7) Authorization (strict)
- The website may hide/disable UI for UX.
- The website MUST NOT enforce security.
- The API enforces authentication and authorization.
See docs/architecture/shared/BLOCKERS_AND_GUARDS.md and docs/architecture/website/BLOCKERS.md.
7.1) Client state (strict)
Client-side state is allowed only for UI concerns.
Allowed:
- selection
- open/closed dialogs
- transient form state
- optimistic flags and loading spinners
Forbidden:
- treating client state as business truth
- using client state as an authorization decision
- persisting client state as the source of truth
Hard rule:
- any truth returned by the API MUST overwrite client assumptions.
Canonical placement in this repo:
apps/website/lib/blockers/**for UX-only prevention helpersapps/website/lib/hooks/**for React-only utilitiesapps/website/lib/command-models/**for transient form models
See CLIENT_STATE.md.
8) DI contract (Inversify) (strict)
The DI system under apps/website/lib/di/index.ts is client-first.
Server execution is concurrent.

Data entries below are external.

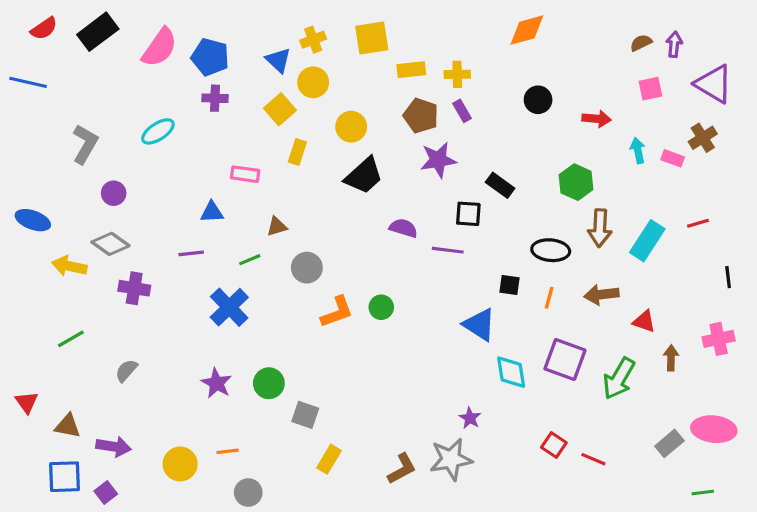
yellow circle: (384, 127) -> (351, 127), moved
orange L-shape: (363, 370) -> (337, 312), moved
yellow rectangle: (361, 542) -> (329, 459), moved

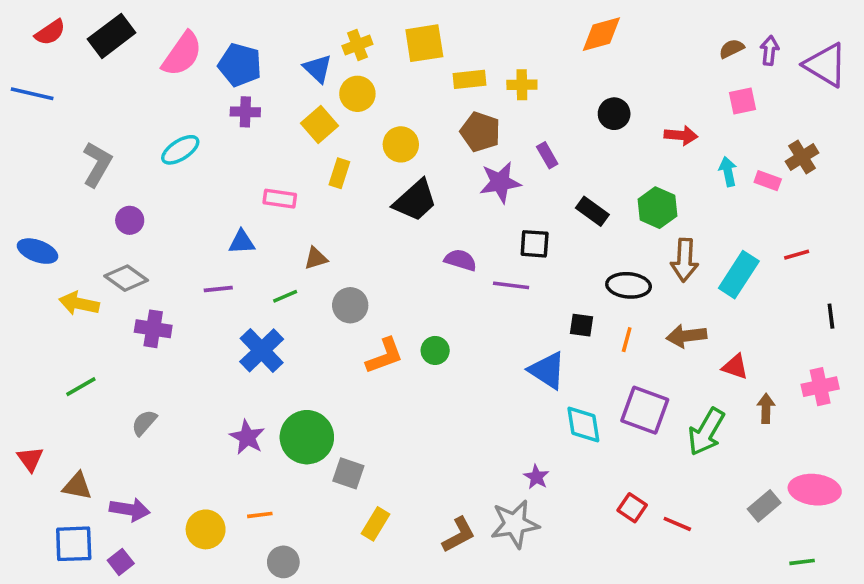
purple triangle: (714, 84) -> (826, 65), moved
purple rectangle: (462, 111) -> (547, 155), moved
black rectangle: (500, 185) -> (592, 211), moved
green circle: (269, 383) -> (307, 437), size x1.5

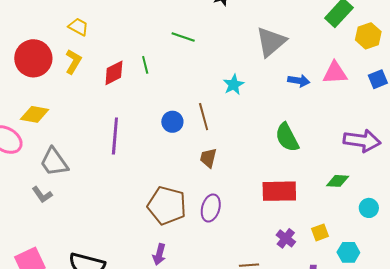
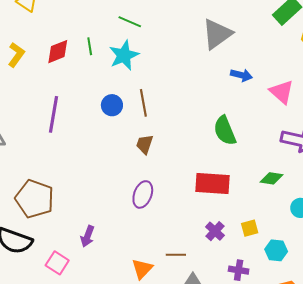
yellow L-shape: (73, 62) -> (16, 55), moved
pink triangle: (335, 73) -> (282, 92), moved, turned 40
cyan star: (234, 85) -> (124, 55), moved, size x1.4
brown pentagon: (167, 206) -> (35, 199), moved

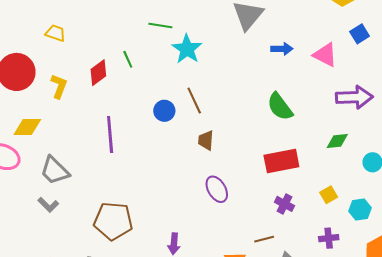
cyan star: (124, 55) -> (187, 49), moved
purple ellipse: (143, 194) -> (217, 189), turned -36
purple cross: (215, 231) -> (284, 204), moved

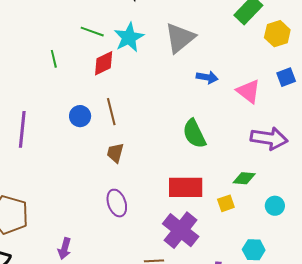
cyan star: (187, 49) -> (129, 37), moved
red diamond: (98, 73) -> (104, 63), moved
yellow square: (329, 195) -> (226, 203), moved
purple cross: (284, 204) -> (181, 230), size x1.8

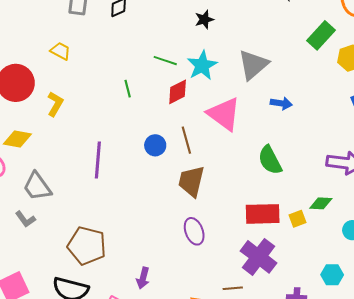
pink triangle: (248, 91) -> (224, 114), moved, size x1.4
brown trapezoid: (115, 153) -> (191, 181), size x1.6
yellow square: (226, 203) -> (297, 219), moved

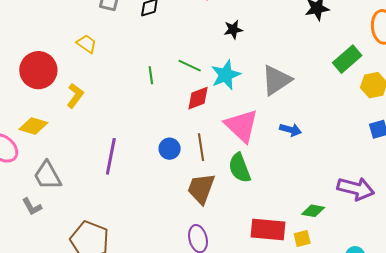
green line: (128, 89) -> (151, 75), moved
blue arrow: (281, 103) -> (290, 130), moved
green semicircle: (270, 160) -> (240, 168), moved
green diamond: (321, 203) -> (313, 211), moved

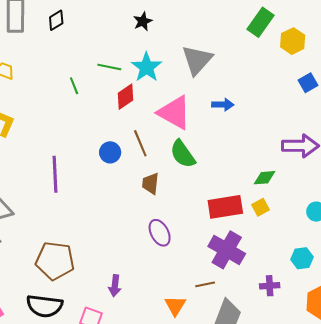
brown trapezoid: (201, 189) -> (150, 183), size x0.7

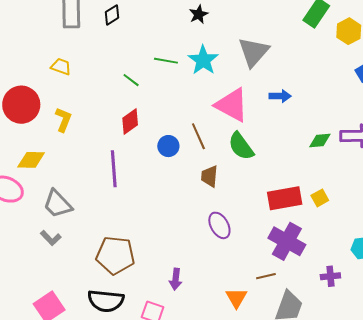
green line: (74, 86) -> (131, 80), turned -30
red diamond: (125, 97) -> (130, 122), moved
green diamond: (264, 178) -> (320, 141), moved

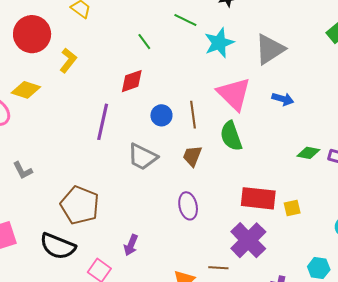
green line: (166, 61) -> (185, 20), moved
gray trapezoid: (58, 204) -> (142, 157), moved, turned -36

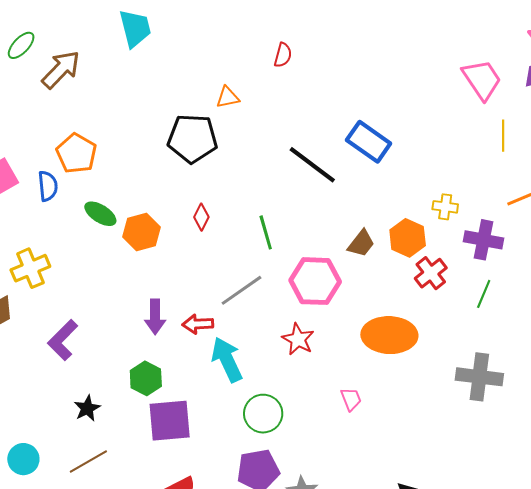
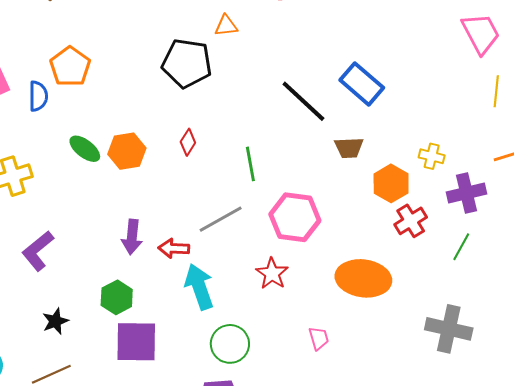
green ellipse: (100, 214) -> (85, 149), moved
purple cross: (484, 240) -> (466, 193), turned -30
brown trapezoid: (361, 243) -> (349, 148), moved, turned 44

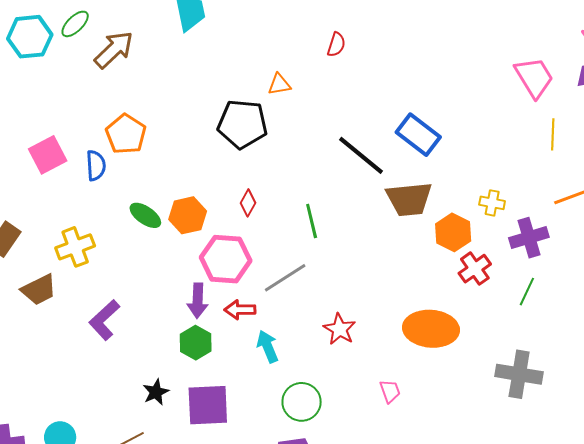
brown trapezoid: (349, 148) -> (409, 199), size x1.6
pink hexagon: (295, 217) -> (226, 259), moved
cyan arrow: (199, 287) -> (268, 346), size x0.7
green hexagon: (117, 297) -> (196, 343), moved
black star: (55, 321) -> (156, 392), moved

Any shared singleton container can leak cross-request state.
Rules:
- Server
app/**/page.tsxMUST NOT access the container. - Page Queries SHOULD prefer manual wiring.
- Client modules MAY use DI via
ContainerProviderand hooks. ContainerManager.getContainer()is client-only.- Any server DI usage MUST be request-scoped (a fresh container per request).
Hard constraint:
- A singleton Inversify container MUST NOT be used to serve concurrent server requests.
See WEBSITE_DI_RULES.md.
9) Non-negotiable rules (final)
- The API is the brain.
- The website is a terminal.
- API Transport DTOs never reach Templates.
- Templates accept ViewData only.
- Page Queries do not format; they only compose.
- All operations return
Result<T, E>for type-safe error handling. - ViewData Builders transform API DTO → ViewData (RSC).
- ViewModel Builders transform API DTO → ViewModel (Client).
- Builders are pure and deterministic.
- Server Actions are the only write entry point.
- Server Actions must use Mutations (not Services directly).
- Mutations orchestrate Services for writes.
- Authorization always belongs to the API.